Extract provided
■ ■ ■ ■ ■

# American Style Street Lights



## Rod Fearnley (Jan 2, 2008)

Guys I want to make some street lights, using LED's. I managed to make some with round globes that looked quite good. But, I would like to make some with the Boulevard type Glass tops. I have seen them all over the States.


Now here is the Crippler, does anybody know where I can buy just these types of Globel/lantern. The lifelike and LGB lamps are too big to my eye. I only want the tops. Any idea's? Perhaps if I could get one, I could cast some with clear resin?


Thanks for any help.


----------



## Pete Thornton (Jan 2, 2008)

You mean like this ?


----------



## Rod Fearnley (Jan 2, 2008)

Not those Pete. The ones that I want to make, have a frosted glass "globe" on top. Looks kind of like an old candy jar or small DQ sundae shape (?) if that helps.


----------



## tmejia (Jan 2, 2008)

Hi Rod,

Do you mean like one of these?










Tommy
Rio Gracie


----------



## Homo Habilis (Jul 29, 2011)

Or perhaps something like > this < ?


----------



## Rod Fearnley (Jan 2, 2008)

That's the one's Tommy. Like this one.


----------



## David Leech (Dec 9, 2008)

Rod,
If you plan on casting some, why not just turn something on a lathe (or drill press) and do just that.
You don't say what scale, and therefor what size you are looking for.
Good luck with the search.
All the best,
David Leech, Delta, Canada


----------



## Gary Armitstead (Jan 2, 2008)

You can still see these in some areas of older Los Angeles. neighborhoods. There were some around the old Glendale, CA station up until just a few years ago. That's the station that was used in the movie "Double Indemnity" with Edward G. Robinson, Barabara Stanwyck and Fred MacMurray.


----------



## Rod Fearnley (Jan 2, 2008)

David, I think that is where I will end up eventually. Making a master on my Unimat lathe then casting them in clear Resin. I was hoping for an easier way though. Ideally 1/29, although i would accept 1/24 or 1/32. 
Yes Gary, i have seen them there, also around Old Town, Kissimmee.
Thanks all.


----------



## tmejia (Jan 2, 2008)

Hi Rod,

Your post and Gary's got me curious about LA street lights.
Found this link from LA Dept of Water and Power

http://http://waterandpower.org/museum/Early_Bureau_of_Power_and_Light_Streetlights.html

It has a lot of pictures of all styles of LA street lights. Here are a couple of the single pole type.




















Tommy
Rio Gracie


----------



## Naptowneng (Jun 14, 2010)

You might investigate O scale items and many times they are much too big for O and sometimes too big for G as well......

For example

http://www.hobbylinc.com/bachmann-operating-streetlights-3-o-scale-model-railroad-street-light-42611

http://www.amazon.com/Williams-Bachmann-Lighted-Street-Lights/dp/B004WUHR7I


Jerry


----------



## Rod Fearnley (Jan 2, 2008)

Tommy the glass "globe" on the top of the pole is what I,m after. As I said,think its a lathe and casting Job. Great pictures, thanks for posting.
I,ll take a lookin the 0 scale catalogue's too. Thanks Jerry.


----------

■ ■ ■ ■ ■

Directions
**a.** Condense the paragraph beginning "Now here is the Crippler" in the thread on street lights into a shorter version that keeps its main facts.
**b.** Reproduce the stretch of the thread on street lights from "You don't say" through "and Fred MacMurray.".

■ ■ ■ ■ ■

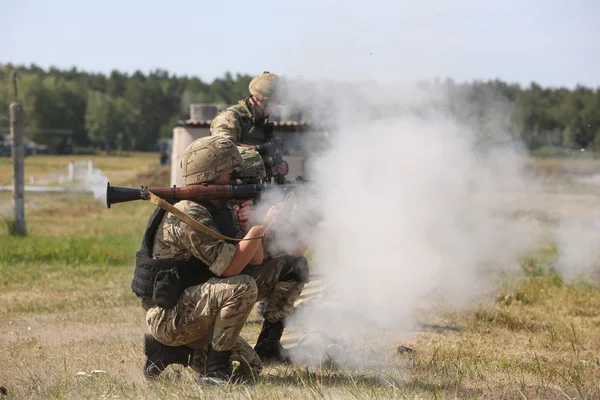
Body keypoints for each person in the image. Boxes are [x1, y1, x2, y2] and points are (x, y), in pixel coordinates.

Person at [135, 135, 281, 385]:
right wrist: (262, 228)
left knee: (250, 369)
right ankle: (215, 373)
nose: (235, 179)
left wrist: (250, 225)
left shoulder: (216, 207)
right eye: (230, 173)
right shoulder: (189, 212)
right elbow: (231, 269)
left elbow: (256, 260)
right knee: (242, 286)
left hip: (191, 305)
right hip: (169, 316)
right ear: (209, 175)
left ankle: (171, 351)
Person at [209, 71, 289, 182]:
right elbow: (222, 150)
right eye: (273, 104)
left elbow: (260, 165)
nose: (275, 108)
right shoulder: (230, 117)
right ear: (258, 100)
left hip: (259, 189)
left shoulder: (261, 123)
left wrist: (278, 166)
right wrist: (259, 149)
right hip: (234, 191)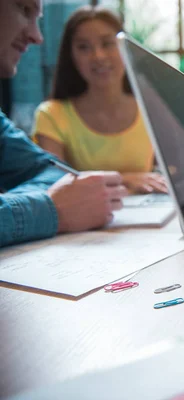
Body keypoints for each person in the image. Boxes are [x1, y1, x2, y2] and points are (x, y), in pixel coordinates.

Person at [0, 0, 127, 248]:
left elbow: (55, 174)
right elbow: (63, 193)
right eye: (24, 9)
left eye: (107, 44)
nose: (37, 37)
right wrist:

■ ■ ■ ■ ■

Solutions to the exercise
**a.** The poster asks where to buy only the tops of these globes or lanterns. The Lifelike and LGB lamps look too big to them. If they could obtain a single top, they might cast copies in clear resin.

**b.**
You don't say what scale, and therefor what size you are looking for.
Good luck with the search.
All the best,
David Leech, Delta, Canada


----------



## Gary Armitstead (Jan 2, 2008)

You can still see these in some areas of older Los Angeles. neighborhoods. There were some around the old Glendale, CA station up until just a few years ago. That's the station that was used in the movie "Double Indemnity" with Edward G. Robinson, Barabara Stanwyck and Fred MacMurray.